Buncha points from someone who could've graduated in two years, but took three, then went on to a PhD.
1) Great college life doesn't mean being in a frat. I was bored in high school. I loved college, because I went to a school with a very intellectual atmosphere and was surrounded by fellow geekily intellectual introverts. "Socialization" does not mean "drunkeness", and as others have said, the college academic experience goes well beyond coursework.
2) If you want to be an astrophysicist, then "how it looks on my resume" is absolutely meaningless. No one will care about your undergrad education when it comes to research jobs -- your research record in grad school and after is all that matters. Even if you move to industry, it won't appear, because your high school graduation date won't be on there (and if you put "BS in Whatever, 2011 -- finished in two years!", people will be rolling their eyes, not feeling impressed).
3) Again, if you want to be an astrophysicist, that means grad school. Rushing through the bare minimum to get the degree will make you uncompetitive for good grad programs. Upper-level electives are good, research experience is vital. Do not kid yourself into thinking that you can get good research experience while taking the kind of courseload you're talking about.
Seriously, many of us have been where you are -- bored in high school, taking advanced electives, and looking at just how much or how fast we can do things. You need to stop thinking about college as a competitive sport, and start thinking about what you want to get out of it and what it's going to set you up for afterwards.

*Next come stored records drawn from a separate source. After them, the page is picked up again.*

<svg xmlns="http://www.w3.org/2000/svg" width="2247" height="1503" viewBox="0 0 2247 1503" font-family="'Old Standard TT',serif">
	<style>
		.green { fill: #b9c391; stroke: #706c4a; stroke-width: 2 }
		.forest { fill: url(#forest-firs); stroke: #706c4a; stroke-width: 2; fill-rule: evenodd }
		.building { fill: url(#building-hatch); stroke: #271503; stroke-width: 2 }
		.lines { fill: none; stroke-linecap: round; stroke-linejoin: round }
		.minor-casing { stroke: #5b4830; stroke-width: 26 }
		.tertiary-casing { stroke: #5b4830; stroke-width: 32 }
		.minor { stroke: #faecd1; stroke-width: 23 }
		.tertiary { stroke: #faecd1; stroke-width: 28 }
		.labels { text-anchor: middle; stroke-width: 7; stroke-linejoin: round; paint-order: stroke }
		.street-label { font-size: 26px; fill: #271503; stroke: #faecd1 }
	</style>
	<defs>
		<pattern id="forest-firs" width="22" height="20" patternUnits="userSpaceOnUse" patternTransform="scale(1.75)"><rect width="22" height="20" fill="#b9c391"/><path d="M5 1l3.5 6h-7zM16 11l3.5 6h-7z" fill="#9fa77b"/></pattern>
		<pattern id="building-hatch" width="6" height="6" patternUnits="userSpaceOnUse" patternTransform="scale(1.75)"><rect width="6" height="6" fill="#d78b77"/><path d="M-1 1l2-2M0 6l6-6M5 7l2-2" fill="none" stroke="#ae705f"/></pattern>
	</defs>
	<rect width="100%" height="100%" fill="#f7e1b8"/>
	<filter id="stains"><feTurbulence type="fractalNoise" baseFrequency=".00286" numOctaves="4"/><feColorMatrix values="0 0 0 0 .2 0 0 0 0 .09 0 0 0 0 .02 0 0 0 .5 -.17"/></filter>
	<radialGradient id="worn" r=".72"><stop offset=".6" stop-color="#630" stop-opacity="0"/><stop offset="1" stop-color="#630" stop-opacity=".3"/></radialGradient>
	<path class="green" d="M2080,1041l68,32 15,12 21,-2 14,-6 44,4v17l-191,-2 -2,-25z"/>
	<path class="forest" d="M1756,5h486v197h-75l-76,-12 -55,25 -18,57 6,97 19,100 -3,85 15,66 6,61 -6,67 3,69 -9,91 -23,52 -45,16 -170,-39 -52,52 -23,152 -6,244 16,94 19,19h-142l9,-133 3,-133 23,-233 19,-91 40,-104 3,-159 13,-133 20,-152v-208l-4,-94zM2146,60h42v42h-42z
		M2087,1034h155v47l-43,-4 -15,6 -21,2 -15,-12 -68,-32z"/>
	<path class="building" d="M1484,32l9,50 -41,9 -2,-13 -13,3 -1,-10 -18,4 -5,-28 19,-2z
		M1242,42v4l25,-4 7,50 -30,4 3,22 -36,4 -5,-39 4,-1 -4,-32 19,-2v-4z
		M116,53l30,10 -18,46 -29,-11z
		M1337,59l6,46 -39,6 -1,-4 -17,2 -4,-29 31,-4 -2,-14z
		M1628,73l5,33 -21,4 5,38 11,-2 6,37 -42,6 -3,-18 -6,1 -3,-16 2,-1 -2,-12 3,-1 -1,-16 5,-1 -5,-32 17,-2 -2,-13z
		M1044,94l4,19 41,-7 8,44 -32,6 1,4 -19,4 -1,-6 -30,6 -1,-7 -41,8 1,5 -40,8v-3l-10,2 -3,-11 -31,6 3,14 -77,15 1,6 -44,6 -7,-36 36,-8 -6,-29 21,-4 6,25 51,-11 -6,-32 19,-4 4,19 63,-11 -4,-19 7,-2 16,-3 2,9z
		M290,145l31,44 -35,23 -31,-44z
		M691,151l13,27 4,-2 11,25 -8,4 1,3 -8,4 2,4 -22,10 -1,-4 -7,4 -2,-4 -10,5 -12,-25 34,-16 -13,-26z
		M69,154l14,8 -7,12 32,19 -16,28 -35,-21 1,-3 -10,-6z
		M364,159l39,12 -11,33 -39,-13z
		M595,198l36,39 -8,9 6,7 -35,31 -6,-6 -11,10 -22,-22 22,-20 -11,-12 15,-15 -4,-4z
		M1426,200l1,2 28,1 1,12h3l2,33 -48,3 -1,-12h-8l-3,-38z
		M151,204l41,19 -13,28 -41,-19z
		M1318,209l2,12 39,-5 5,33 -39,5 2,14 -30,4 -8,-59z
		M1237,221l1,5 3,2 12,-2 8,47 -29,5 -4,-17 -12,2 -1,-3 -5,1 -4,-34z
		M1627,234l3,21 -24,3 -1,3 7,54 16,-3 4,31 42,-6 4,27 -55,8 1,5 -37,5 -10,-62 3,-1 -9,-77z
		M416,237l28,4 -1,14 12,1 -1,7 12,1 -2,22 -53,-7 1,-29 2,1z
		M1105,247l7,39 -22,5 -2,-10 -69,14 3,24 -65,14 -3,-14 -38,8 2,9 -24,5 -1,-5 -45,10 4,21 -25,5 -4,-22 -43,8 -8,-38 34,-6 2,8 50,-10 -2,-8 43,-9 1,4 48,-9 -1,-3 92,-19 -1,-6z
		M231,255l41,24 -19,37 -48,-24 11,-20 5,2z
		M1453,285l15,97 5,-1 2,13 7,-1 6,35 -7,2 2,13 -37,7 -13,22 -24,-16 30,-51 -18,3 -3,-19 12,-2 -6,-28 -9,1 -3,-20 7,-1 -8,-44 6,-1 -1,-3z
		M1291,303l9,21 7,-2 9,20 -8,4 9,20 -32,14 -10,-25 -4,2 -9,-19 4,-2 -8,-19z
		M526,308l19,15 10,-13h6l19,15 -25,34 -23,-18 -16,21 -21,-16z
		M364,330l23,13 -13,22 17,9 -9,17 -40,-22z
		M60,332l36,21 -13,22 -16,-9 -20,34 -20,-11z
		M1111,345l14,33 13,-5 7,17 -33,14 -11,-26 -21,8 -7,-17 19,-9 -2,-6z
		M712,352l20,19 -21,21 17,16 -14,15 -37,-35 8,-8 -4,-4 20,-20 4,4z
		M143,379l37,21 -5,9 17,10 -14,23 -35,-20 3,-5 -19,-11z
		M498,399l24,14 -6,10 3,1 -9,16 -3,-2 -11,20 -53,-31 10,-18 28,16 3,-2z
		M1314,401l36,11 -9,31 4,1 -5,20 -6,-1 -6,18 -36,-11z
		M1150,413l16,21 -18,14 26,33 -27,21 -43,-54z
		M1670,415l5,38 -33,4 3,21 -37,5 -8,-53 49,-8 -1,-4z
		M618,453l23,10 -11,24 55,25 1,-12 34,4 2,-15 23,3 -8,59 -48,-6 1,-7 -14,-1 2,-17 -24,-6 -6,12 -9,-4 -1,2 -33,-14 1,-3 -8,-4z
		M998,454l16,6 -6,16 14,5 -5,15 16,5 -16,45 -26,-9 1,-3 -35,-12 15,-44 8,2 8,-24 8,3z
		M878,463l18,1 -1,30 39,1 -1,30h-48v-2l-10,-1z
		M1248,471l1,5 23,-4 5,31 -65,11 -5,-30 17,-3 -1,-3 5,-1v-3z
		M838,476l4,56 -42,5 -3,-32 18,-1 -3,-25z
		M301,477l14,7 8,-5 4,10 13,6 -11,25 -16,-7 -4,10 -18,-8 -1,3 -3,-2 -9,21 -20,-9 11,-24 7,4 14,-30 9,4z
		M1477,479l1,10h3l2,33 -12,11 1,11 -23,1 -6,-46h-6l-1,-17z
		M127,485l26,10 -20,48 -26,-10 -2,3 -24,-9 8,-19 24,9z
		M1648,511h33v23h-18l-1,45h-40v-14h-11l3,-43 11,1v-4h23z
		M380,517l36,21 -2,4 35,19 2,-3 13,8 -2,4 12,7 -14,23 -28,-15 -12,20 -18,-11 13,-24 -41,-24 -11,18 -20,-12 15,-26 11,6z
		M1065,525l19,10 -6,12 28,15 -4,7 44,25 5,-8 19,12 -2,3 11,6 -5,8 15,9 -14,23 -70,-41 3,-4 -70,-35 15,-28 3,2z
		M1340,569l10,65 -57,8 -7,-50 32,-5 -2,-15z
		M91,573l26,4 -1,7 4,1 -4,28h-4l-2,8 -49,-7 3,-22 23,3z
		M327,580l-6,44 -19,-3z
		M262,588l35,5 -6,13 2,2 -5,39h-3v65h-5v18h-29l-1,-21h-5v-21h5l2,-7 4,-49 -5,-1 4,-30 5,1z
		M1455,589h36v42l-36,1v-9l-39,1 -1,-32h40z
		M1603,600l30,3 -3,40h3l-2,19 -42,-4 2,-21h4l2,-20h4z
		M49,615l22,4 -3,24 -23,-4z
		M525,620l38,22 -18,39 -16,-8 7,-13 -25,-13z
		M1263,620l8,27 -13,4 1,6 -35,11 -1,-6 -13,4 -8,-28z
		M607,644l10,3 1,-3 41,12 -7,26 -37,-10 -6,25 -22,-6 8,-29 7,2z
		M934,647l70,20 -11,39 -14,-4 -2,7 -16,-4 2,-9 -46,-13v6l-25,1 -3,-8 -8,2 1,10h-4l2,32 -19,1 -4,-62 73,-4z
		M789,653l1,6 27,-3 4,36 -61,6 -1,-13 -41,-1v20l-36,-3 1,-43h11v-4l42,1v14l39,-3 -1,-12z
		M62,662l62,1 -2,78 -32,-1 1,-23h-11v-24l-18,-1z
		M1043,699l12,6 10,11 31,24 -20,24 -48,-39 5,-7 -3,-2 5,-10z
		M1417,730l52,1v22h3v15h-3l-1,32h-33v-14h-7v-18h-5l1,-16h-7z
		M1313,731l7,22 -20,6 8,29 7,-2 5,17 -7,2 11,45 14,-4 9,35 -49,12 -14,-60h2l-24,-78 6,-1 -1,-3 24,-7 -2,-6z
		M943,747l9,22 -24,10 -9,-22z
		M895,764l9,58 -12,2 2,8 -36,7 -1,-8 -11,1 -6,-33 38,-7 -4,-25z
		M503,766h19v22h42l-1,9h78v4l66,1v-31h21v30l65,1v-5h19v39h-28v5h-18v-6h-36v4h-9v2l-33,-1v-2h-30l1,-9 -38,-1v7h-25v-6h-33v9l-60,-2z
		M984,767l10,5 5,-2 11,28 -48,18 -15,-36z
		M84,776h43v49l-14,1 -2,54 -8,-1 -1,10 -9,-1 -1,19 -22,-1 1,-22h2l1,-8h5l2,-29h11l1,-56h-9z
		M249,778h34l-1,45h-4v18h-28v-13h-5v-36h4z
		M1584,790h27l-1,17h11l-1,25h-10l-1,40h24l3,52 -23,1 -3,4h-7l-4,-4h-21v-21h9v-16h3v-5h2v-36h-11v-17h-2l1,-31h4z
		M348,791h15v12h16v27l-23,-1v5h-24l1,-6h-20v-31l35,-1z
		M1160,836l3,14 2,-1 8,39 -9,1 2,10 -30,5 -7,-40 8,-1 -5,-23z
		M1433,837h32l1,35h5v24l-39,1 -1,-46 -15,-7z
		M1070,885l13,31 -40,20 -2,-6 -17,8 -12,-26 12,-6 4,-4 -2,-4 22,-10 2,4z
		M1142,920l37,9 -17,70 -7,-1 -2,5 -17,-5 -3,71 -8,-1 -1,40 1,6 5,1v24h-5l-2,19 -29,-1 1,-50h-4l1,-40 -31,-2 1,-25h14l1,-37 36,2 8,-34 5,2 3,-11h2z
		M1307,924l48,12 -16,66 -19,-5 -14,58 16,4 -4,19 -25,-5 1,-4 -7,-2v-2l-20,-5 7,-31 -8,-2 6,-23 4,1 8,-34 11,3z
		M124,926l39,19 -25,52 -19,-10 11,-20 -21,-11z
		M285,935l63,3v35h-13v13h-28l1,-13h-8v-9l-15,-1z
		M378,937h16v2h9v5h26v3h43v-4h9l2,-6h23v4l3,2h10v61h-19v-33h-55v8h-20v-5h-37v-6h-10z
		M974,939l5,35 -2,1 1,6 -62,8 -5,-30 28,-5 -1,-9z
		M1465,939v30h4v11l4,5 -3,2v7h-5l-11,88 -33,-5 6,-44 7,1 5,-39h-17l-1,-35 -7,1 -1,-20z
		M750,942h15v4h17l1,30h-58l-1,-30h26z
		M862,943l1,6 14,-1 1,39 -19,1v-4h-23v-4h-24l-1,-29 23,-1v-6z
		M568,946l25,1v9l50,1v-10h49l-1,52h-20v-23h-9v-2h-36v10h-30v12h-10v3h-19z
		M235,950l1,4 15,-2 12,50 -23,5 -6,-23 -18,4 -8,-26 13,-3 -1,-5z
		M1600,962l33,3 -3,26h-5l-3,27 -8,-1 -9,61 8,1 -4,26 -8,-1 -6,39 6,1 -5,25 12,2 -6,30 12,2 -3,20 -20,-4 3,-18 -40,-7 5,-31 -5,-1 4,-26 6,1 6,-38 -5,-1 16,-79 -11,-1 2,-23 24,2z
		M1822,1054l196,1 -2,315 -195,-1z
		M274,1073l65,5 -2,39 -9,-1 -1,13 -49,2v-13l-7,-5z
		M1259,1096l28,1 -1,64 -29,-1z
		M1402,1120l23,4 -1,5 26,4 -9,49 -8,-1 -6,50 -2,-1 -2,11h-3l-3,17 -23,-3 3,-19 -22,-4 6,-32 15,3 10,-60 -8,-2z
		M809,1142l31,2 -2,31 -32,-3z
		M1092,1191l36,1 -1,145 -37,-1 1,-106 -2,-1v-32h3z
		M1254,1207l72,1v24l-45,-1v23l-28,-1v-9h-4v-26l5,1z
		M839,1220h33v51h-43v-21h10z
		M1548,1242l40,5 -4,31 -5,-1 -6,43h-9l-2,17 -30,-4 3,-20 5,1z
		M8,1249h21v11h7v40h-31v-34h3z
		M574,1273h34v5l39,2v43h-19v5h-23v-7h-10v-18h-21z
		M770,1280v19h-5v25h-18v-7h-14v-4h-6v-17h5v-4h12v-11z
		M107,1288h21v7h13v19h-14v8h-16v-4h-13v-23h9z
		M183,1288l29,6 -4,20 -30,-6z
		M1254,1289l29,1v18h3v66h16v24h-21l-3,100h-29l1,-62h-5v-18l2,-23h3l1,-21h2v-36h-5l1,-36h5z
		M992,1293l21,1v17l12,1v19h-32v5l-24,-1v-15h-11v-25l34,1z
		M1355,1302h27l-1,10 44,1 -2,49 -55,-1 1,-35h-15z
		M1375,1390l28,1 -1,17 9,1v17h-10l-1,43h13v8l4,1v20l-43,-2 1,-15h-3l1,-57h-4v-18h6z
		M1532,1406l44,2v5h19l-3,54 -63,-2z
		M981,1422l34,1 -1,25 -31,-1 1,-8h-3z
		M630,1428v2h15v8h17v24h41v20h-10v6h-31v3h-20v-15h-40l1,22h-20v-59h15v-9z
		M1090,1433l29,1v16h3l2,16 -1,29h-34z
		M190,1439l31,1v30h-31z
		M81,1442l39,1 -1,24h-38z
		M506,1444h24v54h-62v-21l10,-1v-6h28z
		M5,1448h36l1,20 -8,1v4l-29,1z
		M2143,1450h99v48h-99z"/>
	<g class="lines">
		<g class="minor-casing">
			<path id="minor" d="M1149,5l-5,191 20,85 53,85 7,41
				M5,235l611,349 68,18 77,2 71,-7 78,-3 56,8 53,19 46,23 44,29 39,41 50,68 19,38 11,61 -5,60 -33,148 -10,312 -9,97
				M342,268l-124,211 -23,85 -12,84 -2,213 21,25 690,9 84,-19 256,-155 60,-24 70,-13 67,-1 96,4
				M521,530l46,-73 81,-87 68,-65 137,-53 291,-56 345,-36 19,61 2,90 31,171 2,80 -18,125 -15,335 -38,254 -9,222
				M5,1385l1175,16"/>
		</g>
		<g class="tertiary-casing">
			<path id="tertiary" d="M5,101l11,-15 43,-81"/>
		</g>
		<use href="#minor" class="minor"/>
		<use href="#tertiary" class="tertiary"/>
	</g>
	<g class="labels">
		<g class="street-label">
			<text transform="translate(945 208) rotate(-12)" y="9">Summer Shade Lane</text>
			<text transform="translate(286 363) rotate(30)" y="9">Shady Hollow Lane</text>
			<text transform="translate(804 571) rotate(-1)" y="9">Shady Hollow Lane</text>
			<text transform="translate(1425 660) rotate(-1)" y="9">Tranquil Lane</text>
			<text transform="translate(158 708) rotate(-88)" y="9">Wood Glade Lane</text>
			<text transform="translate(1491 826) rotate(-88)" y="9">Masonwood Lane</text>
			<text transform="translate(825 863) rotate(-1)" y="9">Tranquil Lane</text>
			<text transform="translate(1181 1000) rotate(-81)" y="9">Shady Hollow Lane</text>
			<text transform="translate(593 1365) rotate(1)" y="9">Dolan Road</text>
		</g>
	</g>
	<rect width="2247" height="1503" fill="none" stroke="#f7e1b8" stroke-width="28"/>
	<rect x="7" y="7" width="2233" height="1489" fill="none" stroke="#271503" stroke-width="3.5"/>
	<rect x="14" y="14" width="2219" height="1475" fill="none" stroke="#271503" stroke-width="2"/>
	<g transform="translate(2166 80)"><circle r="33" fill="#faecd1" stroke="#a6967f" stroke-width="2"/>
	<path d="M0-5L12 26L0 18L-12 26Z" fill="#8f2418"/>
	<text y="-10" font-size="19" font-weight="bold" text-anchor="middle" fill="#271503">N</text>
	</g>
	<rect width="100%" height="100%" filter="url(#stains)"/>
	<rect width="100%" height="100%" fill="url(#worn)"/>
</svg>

And just as a completely random anecdote that proves nothing, I had an acquaintance in college who triple majored in technical fields and finished in two years (he came in with a lot of credit and those three majors had a lot of overlap, but he still worked himself to near-death). He ended up taking eight years of bouncing around research areas at two schools to get his PhD, partly because he came through those crazy two years with no idea of what he really wanted to do.